● Provided passage
::::::
When photographer Sarah Gormley and I arrived at the Red Palace last Sunday, the steady rain and August humidity made for an unusually quiet H Street scene, as if we were actually at a deserted movie set that had been abandoned during the recession. We were dismayed to have missed openers The Alternate Routes and Paul Dempsey due to prior commitments, but were lucky enough to arrive at the Red Palace just before indie rockers Scattered Trees took the stage.
The red-tinged room was half-filled with cheerful and earnest fans despite the weather, and the Chicago quintet returned the sentiment. After breaking a string during the very first song, front man Nate Eiesland quipped that he had done it on purpose so that he could borrow Eric’s (from The Alternate Routes) “really sexy guitar” (’twas indeed) and then told a couple of bad jokes to amuse us while he tuned.
::::::
● Source material
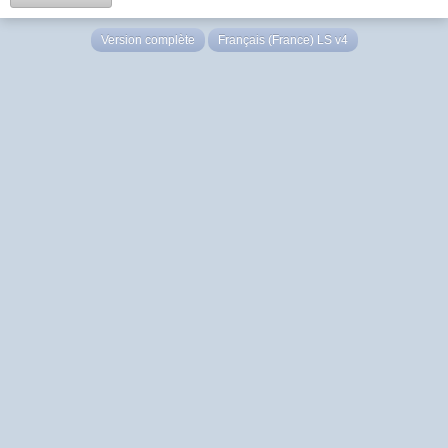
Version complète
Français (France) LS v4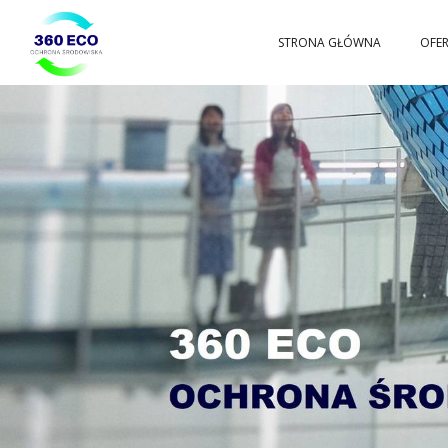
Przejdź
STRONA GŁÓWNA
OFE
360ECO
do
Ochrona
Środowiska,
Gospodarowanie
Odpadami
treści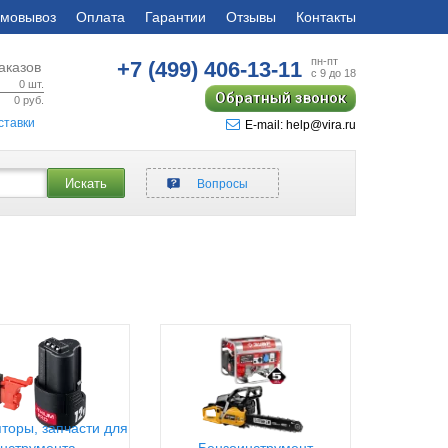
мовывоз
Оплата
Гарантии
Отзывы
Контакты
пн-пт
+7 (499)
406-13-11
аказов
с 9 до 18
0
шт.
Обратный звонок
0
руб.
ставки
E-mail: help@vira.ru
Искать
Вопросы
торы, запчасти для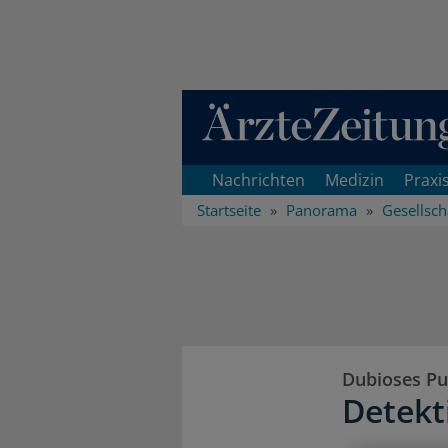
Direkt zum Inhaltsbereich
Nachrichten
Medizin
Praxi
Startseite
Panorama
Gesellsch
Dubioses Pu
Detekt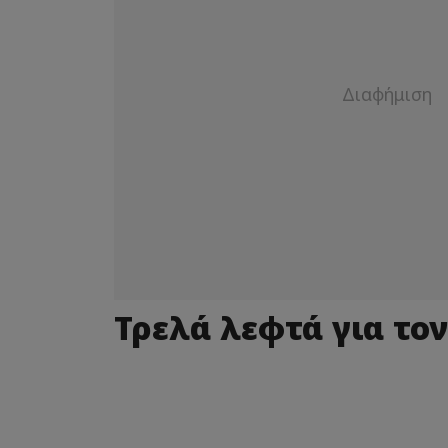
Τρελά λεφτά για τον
::::::
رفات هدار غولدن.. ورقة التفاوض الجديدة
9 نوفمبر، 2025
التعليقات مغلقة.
::::::
● Task to complete
Reproduce the stretch of the concert review from "When photographer Sarah" through "took the stage.", swapping "Red Palace" for "Black Cat".

● Written solution
When photographer Sarah Gormley and I arrived at the Black Cat last Sunday, the steady rain and August humidity made for an unusually quiet H Street scene, as if we were actually at a deserted movie set that had been abandoned during the recession. We were dismayed to have missed openers The Alternate Routes and Paul Dempsey due to prior commitments, but were lucky enough to arrive at the Black Cat just before indie rockers Scattered Trees took the stage.